It’s that wonderful time of the year when many readers are expecting a nice direct deposit from the IRS in the coming days, providing a refund from their hard earned income you generated in 2019. Your tax refund is a great opportunity to position yourself financially in a better place heading into the year, however if you are not deliberate and intentional, you can watch that money disappear quickly.
Take a look at our list of five simple ways to maximize your income tax refund this year.
Create your emergency fund
This tip would be for those who may be just starting out on their journey to improving their finances. If you haven’t yet done this, make sure you set aside a minimum of $1,000 in a rainy day account. We personally prefer to stretch this to $1,500, and suggest you place these funds in either a simple interest bearing savings account in a completely separate credit union/bank than your primary checking, or in a long-term CD (12 months or more). You are not putting this money aside to make money, but rather to truly remove it from the possibility of spending it as you build a savings habit.
Pay down your debt
Our personal favorite plan of action for the tax refund is to throw it on a pile of your existing debt. Don’t overthink which credit card or loan should receive the funds, simply select the method that makes the most sense for you – the debt snowball or debt avalanche. Our preference is the debt snowball, where you pay down debts from smallest to largest, and if you have not yet built up the savings muscle and self-control muscle in relation to revolving credit, cut up your card or restrict additional purchases from occurring after the pay off.
Beef up your savings
If your unsecured debt is wiped out, consider leveraging your tax refund to fully fund your emergency savings account. A fully-funded account in our view is at least four(4) months of your living expenses, although we suggest stretching to eight(8). If you already have that in place, earmarking these funds for your retirement could be a great option.
Pay down the principal
Some of our readers are at this point in their personal finance journey, where any excess funds can be applied to paying down the principal balance of their primary residence. We only suggest this if the above steps are already accomplished, however by throwing a few extra thousand dollars on the principal of your mortgage, you accelerate the time of being debt free.

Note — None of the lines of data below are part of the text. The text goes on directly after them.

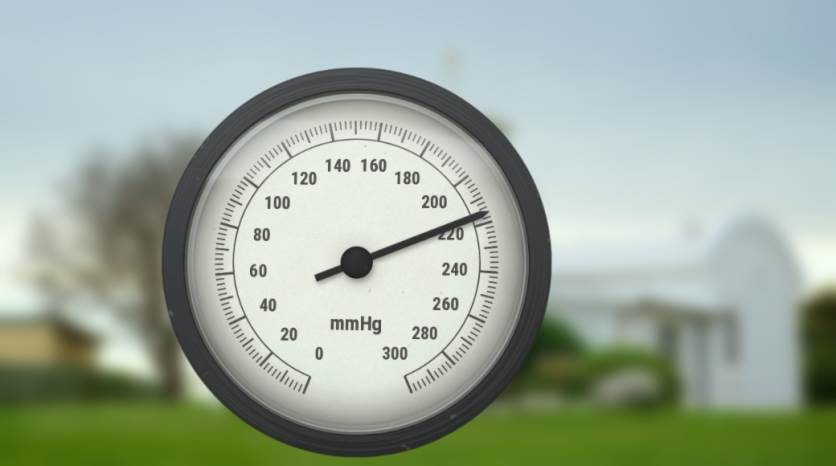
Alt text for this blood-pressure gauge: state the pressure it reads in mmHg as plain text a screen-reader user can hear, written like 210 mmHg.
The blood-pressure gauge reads 216 mmHg
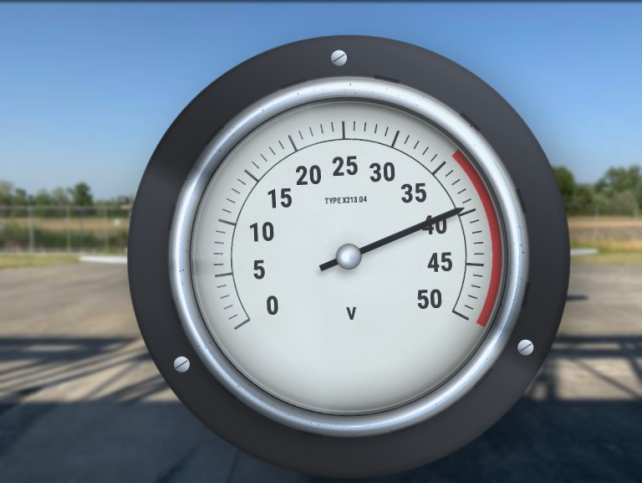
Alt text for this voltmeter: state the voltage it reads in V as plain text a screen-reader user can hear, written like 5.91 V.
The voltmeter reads 39.5 V
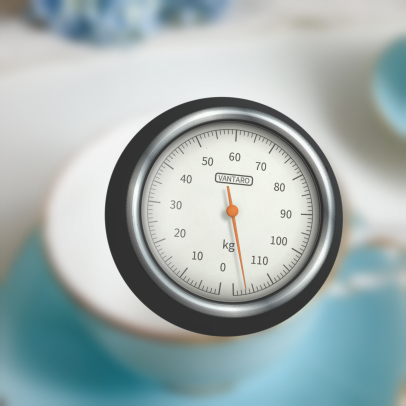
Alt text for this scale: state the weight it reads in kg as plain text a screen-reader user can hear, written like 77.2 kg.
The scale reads 117 kg
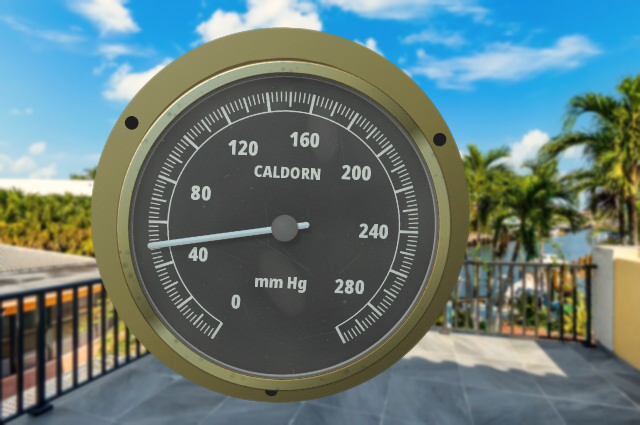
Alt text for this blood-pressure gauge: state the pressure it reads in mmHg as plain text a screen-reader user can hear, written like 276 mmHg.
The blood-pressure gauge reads 50 mmHg
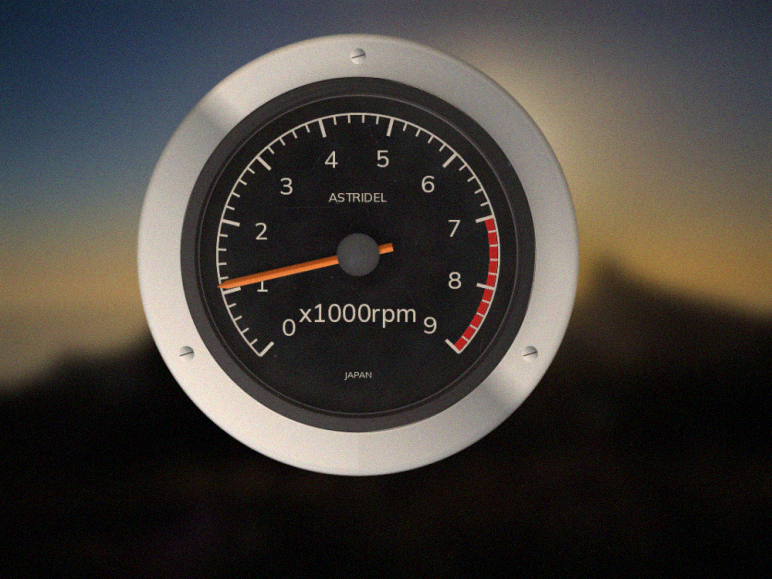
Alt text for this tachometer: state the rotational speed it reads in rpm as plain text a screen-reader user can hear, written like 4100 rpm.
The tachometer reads 1100 rpm
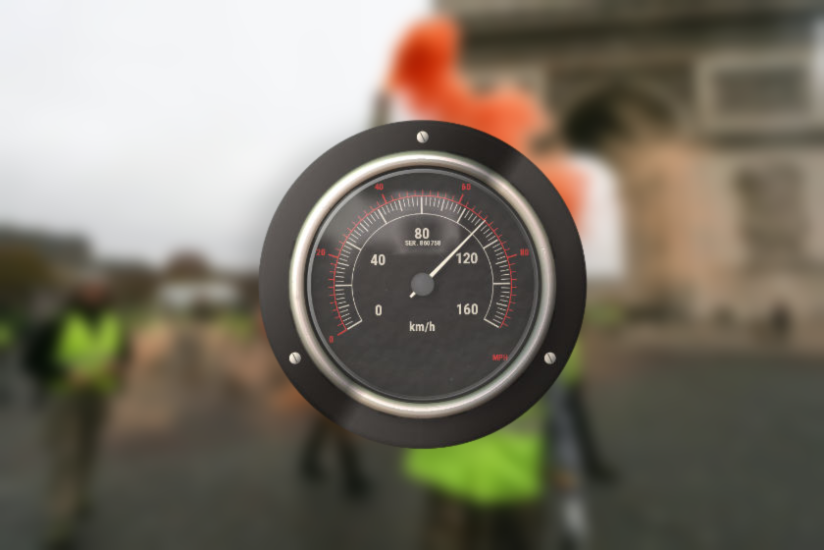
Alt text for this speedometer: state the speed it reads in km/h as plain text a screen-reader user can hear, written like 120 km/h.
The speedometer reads 110 km/h
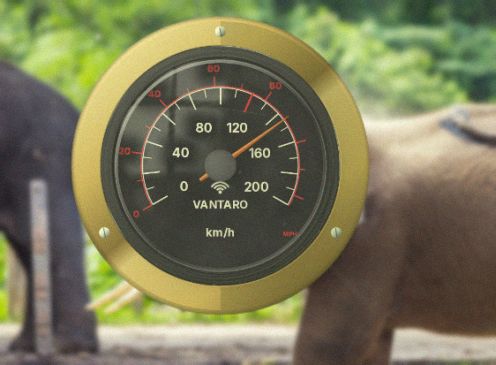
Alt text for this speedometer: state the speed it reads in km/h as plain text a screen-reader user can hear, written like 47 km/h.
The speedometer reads 145 km/h
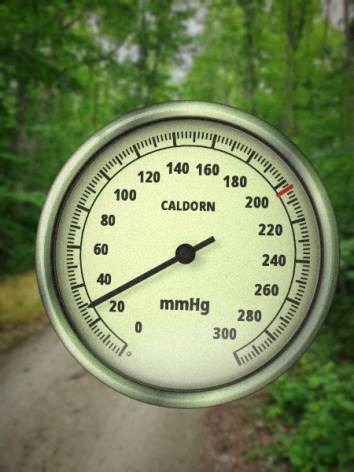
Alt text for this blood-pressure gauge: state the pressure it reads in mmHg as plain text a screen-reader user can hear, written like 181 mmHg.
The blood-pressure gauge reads 28 mmHg
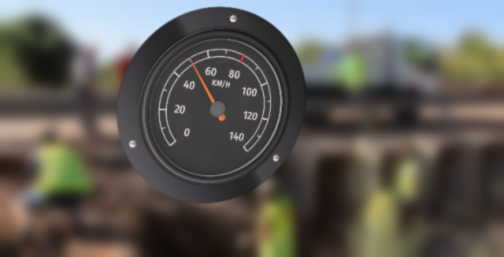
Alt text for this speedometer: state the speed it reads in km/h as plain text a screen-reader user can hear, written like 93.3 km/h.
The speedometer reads 50 km/h
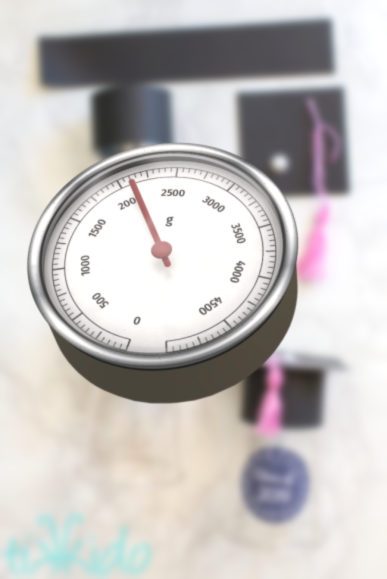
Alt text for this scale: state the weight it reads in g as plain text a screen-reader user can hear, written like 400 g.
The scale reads 2100 g
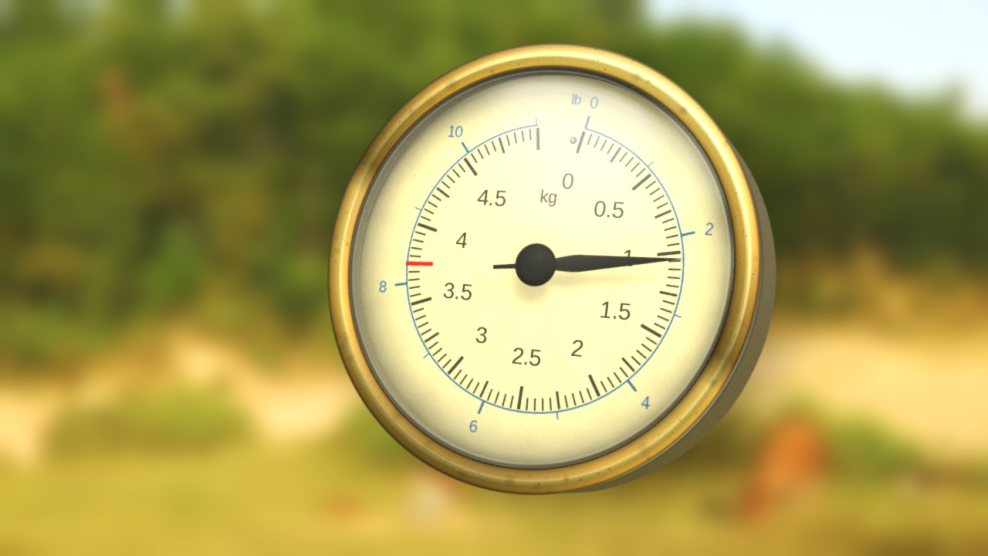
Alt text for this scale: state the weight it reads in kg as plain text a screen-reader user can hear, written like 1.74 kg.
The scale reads 1.05 kg
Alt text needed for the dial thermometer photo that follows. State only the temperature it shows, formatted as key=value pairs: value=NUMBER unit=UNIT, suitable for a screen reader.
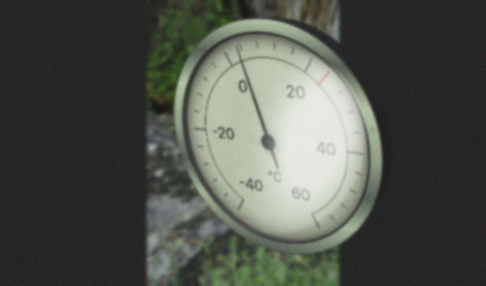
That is value=4 unit=°C
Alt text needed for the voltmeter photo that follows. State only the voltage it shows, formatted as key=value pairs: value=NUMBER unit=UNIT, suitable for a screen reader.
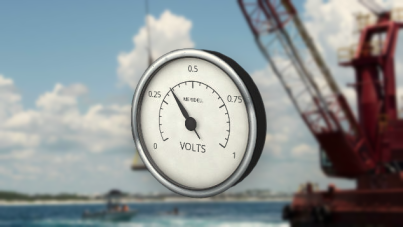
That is value=0.35 unit=V
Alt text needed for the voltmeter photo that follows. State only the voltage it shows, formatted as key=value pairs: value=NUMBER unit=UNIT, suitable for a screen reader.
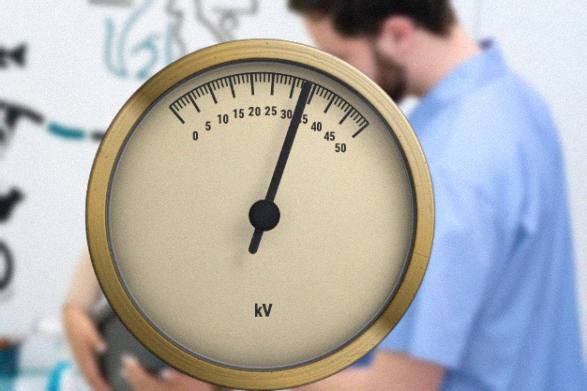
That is value=33 unit=kV
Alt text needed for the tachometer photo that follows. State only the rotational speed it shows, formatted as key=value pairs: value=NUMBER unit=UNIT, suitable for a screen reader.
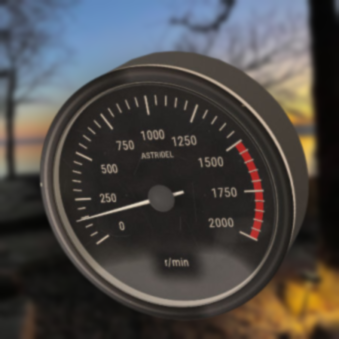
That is value=150 unit=rpm
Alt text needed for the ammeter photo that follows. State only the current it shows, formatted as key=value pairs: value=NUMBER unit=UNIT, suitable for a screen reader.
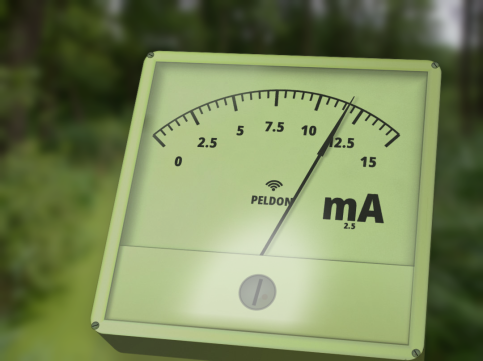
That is value=11.75 unit=mA
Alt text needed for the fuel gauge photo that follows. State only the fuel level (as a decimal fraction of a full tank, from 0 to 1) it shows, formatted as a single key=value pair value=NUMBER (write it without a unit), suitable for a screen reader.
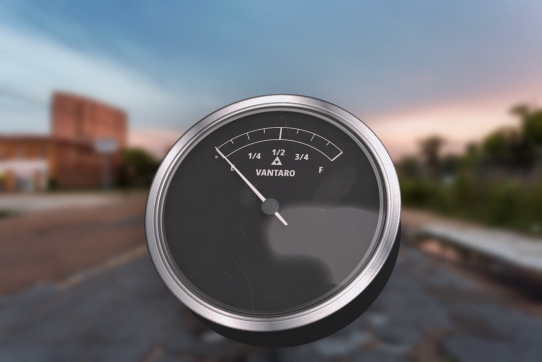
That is value=0
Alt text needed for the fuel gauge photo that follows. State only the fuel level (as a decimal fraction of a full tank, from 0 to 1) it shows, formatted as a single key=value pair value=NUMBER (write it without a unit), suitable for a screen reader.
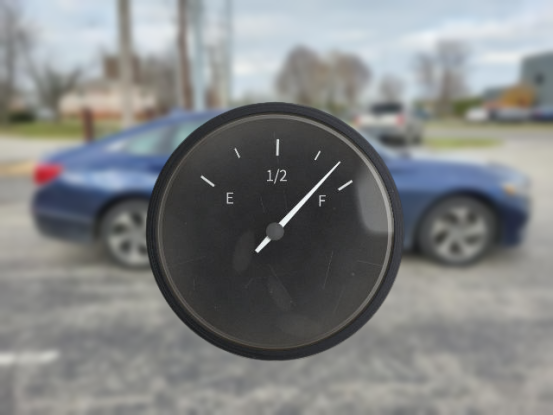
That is value=0.875
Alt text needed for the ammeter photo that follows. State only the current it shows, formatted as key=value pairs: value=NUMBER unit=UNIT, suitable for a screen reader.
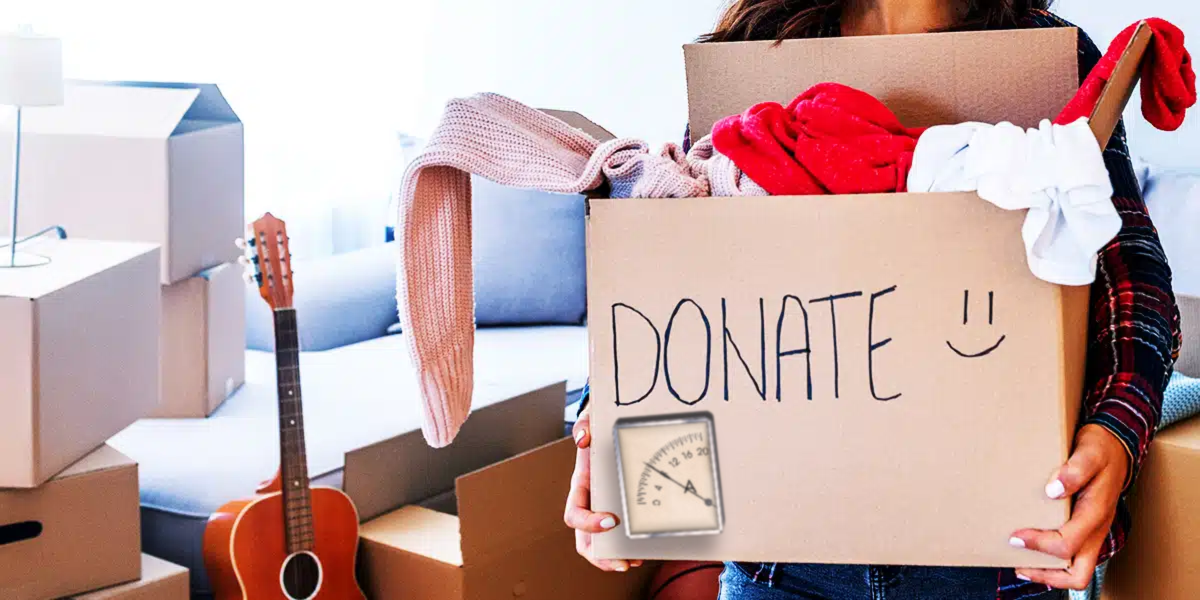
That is value=8 unit=A
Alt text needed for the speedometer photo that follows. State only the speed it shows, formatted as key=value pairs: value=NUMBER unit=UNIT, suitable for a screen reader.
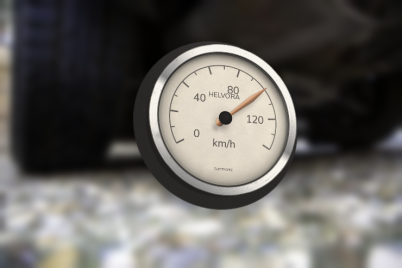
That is value=100 unit=km/h
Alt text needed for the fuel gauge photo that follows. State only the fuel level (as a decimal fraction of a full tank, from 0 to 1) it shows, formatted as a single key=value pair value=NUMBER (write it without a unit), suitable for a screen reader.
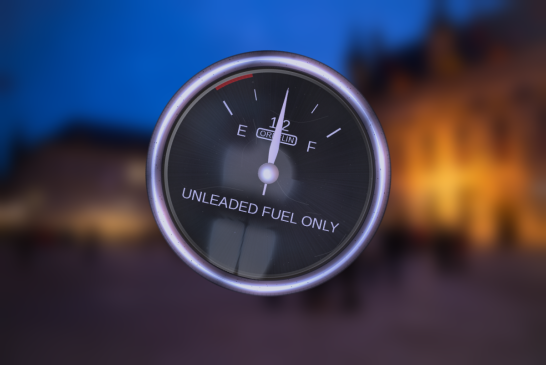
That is value=0.5
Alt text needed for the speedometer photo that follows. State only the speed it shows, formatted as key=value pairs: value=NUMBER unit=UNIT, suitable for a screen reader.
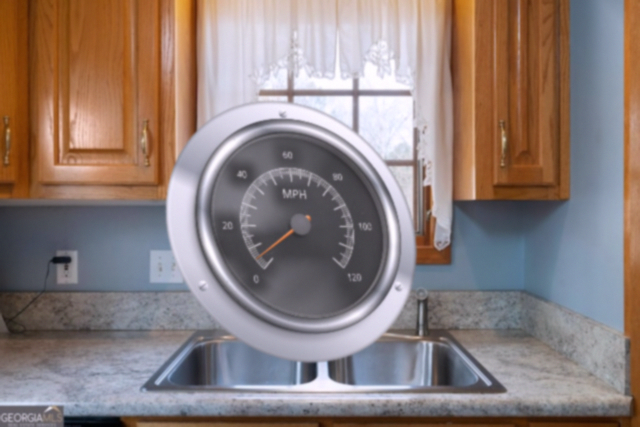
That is value=5 unit=mph
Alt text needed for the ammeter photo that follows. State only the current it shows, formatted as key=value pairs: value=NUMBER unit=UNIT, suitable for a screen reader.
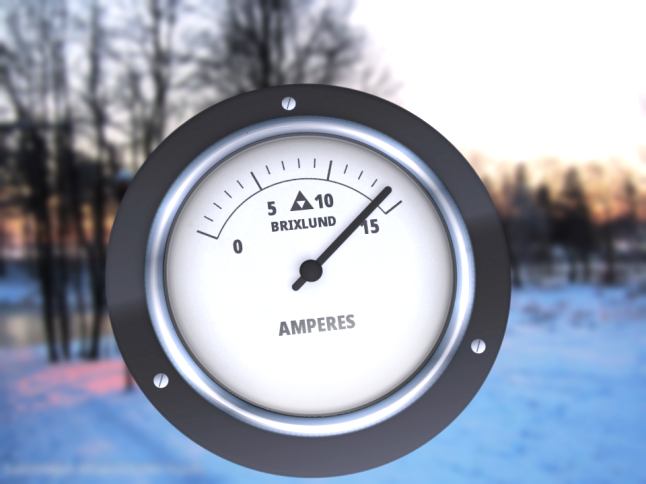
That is value=14 unit=A
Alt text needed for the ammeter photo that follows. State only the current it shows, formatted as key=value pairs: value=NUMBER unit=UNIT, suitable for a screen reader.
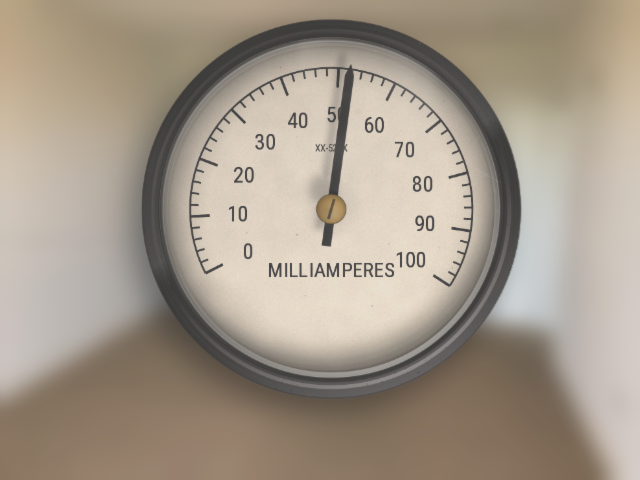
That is value=52 unit=mA
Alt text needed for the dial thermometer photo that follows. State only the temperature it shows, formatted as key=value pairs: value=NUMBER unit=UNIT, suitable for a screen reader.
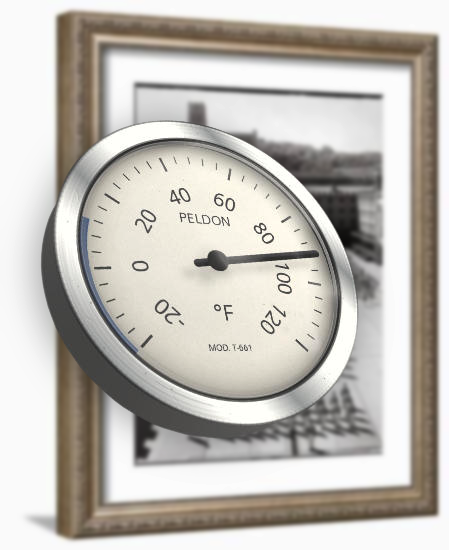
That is value=92 unit=°F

Give a little, then treat yourself
This could be a great time to donate to your favorite charity, or provide a little extra at your local church. Once you have practiced generosity, don’t feel bad about spending a little on yourself. If you have your emergency fund in place, have your savings and retirement funded, paid off your unsecured, non real estate debt, and experienced the joy of giving, then buying something nice for yourself is in order. You should be proud of your accomplishments, as you are headed in the right direction!